Although it is possible to get a college degree and still remain on the black side of the gulf, it is more common for the Negro athlete simply to fail to graduate. Colleges draw the line at giving their black athletes undeserved diplomas. So long as the Negro athlete has any eligibility left, he somehow hangs on in school. But after the last game his friendly advisor will call him in and remind him that he lacks too many required courses to graduate. Of course, he can return next year—at his own expense.
The statistics are depressing. For example, at the University of Washington between 1957 and 1967 seven Negro football players graduated, 13 did not. At the University of Oregon in the last three years, six Negro athletes graduated, five did not. Of 46 Negro athletes at the University of Utah, only one finished school in the normal four-year span, and only 11 others eventually got a degree. Utah State has graduated nine of 40 Negro athletes, five of them as four-year students. (In every instance at both Utah schools the ones who returned for degrees were professional football players.) Wyoming officials report they graduate less than 20%. Since 1960 California at Berkeley has graduated seven of 12 football players. Minnesota graduated four of nine Negro athletes in 1966 and 1967 and Michigan State eight of 14 football players in a three-year span. So it goes.
The University of Kansas is one of the rare institutions that suddenly has begun to develop some pride in the academic records of its Negro athletes—intensive and sincere efforts are now being made to help some of them—but it was only yesterday that Wilt Chamberlain and Wayne Hightower and Gale Sayers and Walt Wesley were dancing their little dance at KU and then moving on, very little the wiser for the experience. None graduated. There were four senior Negroes on Loyola of Chicago's varsity basketball team this season; none graduated with his class.

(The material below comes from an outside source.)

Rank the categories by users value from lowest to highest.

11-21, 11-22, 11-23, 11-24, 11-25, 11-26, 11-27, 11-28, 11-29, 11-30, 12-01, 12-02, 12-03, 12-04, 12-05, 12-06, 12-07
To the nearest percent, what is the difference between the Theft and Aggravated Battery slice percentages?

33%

Two years ago the all-black starters of Texas at El Paso defeated the all-white team of the University of Kentucky for the NCAA basketball championship, and the nationally televised game brought cries of joy to black militants and white liberals alike. If they had scratched a millimeter below the surface they would have realized that the victory was shallow. Of the five white players who started the game for Kentucky, five graduated. Of the five black players who started for UT at El Paso, none have graduated. Nor have the other two Negroes who were sitting on the Texas at El Paso bench. But they were not attending college for that purpose. They were there as black hired hands to bring a national championship to the little-known school, and the matter of their education ranked a distant second. A couple of them are still hanging around El Paso playing in pickup basketball games and making a buck.
"They don't get an education because their primary purpose is to compete," Harry Edwards says of Negro college athletes. "Their primary responsibility is to the athletic department, and at the end of four years they wind up with no degree, no job, and no references."

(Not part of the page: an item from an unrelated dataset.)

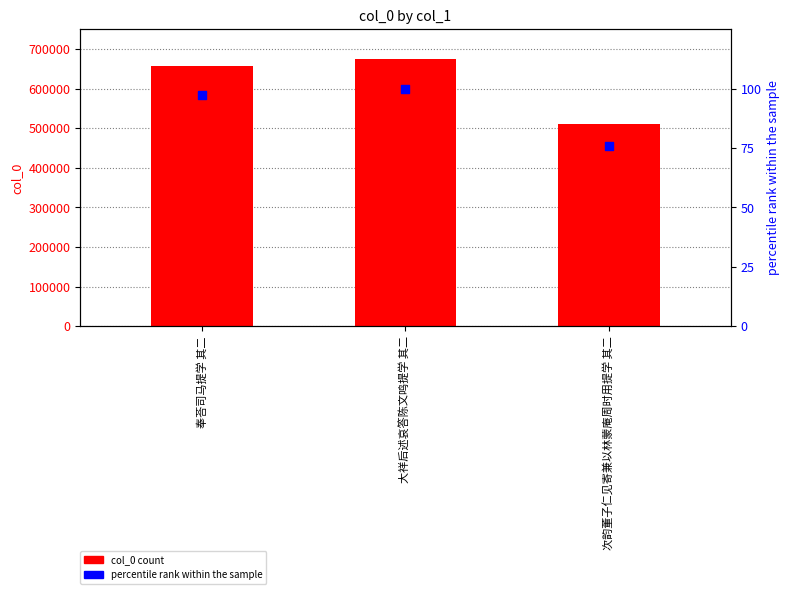

At which category is the sum across all series the highest?

大祥后述哀答陈文鸣提学 其二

Tex Winter of Kansas State is one of the few white coaches willing to approach the subject with any degree of candor, and Winter does not like what he sees. "In basketball, we're getting ourselves into a situation where outstanding Negroes with talent are being exploited. We go out and look for the exceptional Negro basketball player, and without regard to his background, education, intelligence, morals and character we bring him into a white college environment with one purpose in mind—to get what we can out of him as a basketball player. The question now has become: Can you build a winning team without that kind of recruiting?"
"If we're going to recruit deprived Negroes and exploit them in sports, then we've got to give them the special educational treatment they require," says John Novotny. "If we don't want to give them special attention, we'd better stop recruiting them."
Some few coaches are beginning to understand that the Negro athlete can no longer be drilled in the rudiments of the fast break and then nudged toward the classroom without any further assistance. "Every coach who recruits a young man has responsibilities to that player from the moment he steps on campus," says Jim Padgett, the enlightened new head basketball coach at the trouble-torn University of California. "It's a huge step for the Negro athlete coming from a small town or a slum to a university. Those problems are the responsibility of the coach who brings him there."
Atlanta Falcon Back Junior Coffey says about his playing days at the University of Washington: "That was the big lack, the big problem. Coach [Jim] Owens seemed to feel that just because you're a Negro he shouldn't give you that extra hand. But that's wrong. A Negro in college is facing a big challenge, and he sometimes gets confused and needs guidance that the whites don't need. The whites have businessmen, lawyers, doctors and other whites to turn to. We scarcely have anybody."
And what of the star Negro athlete who simply lacks the qualifications and the intellect for college level work, who cannot make it at the white university no matter how many John Novotnys are willing to work with him and Jim Padgetts willing to counsel him? Does he quietly seek other honorable lines of work? No, he doesn't, and won't. There is always a place for a Negro athlete who can bring a college fame. As a Big Ten basketball coach says: "Things are now getting to the point where all a coach has to do is go out and pick up four or five good Negro players and let things take their natural course. In order to succeed—which means to win—coaches are being forced to resort to what I would bluntly call nothing else but the slave trade."